Platanenfällungen in Öhringen
Sinnlos und aus der Zeit gefallen
Bei den Baumfällungen in der Platanenallee macht die Stadt Öhringen diese Woche kurzen Prozess: Erst am 14. November auf der Homepage der Stadt angekündigt, fallen seit Montag schon die ersten der 30-40 Jahre alten Bäume. BUND und LNV kritisieren die Maßnahme scharf, insbesondere, weil artenschutzrechtliche Verstöße wahrscheinlich sind.

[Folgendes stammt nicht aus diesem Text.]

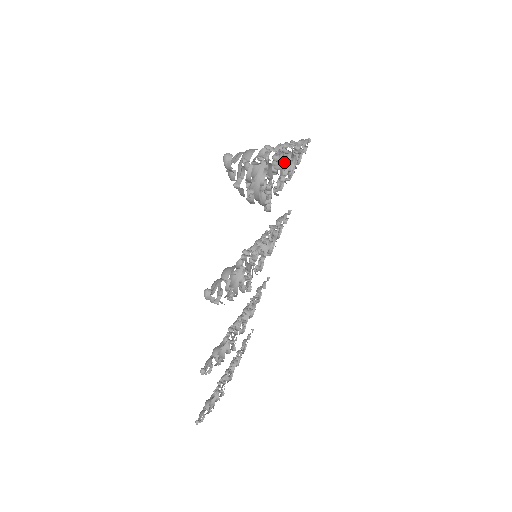
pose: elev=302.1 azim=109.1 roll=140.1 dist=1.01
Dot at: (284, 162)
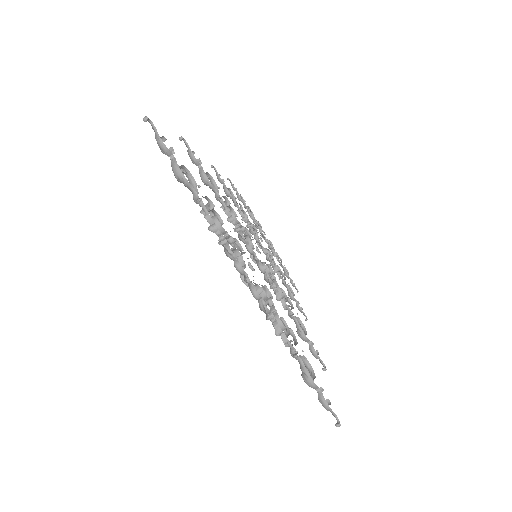
Dot at: (232, 251)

Bis zu einem Drittel der rd. 80 Bäume in der Platanenallee soll weichen. Warum? Weil laut Stadt Öhringen ihre Größe zunehmend Probleme mache, weil sie Schatten werfen und weil ihre Wurzeln Gehwegschäden verursachen würden. So heißt es auf der Homepage der Stadt. An erster Stelle werden aber „Beeinträchtigungen durch die dort nistenden Saatkrähen“ genannt. „Das Vorgehen ist nicht nur angesichts der Klimakrise aus der Zeit gefallen, sondern auch in puncto der Auswirkung auf die Saatkrähen fachlich zweifelhaft“, so Andrea Hohlweck, Regionalgeschäftsführerin des Bund für Umwelt und Naturschutz (BUND) Heilbronn-Franken.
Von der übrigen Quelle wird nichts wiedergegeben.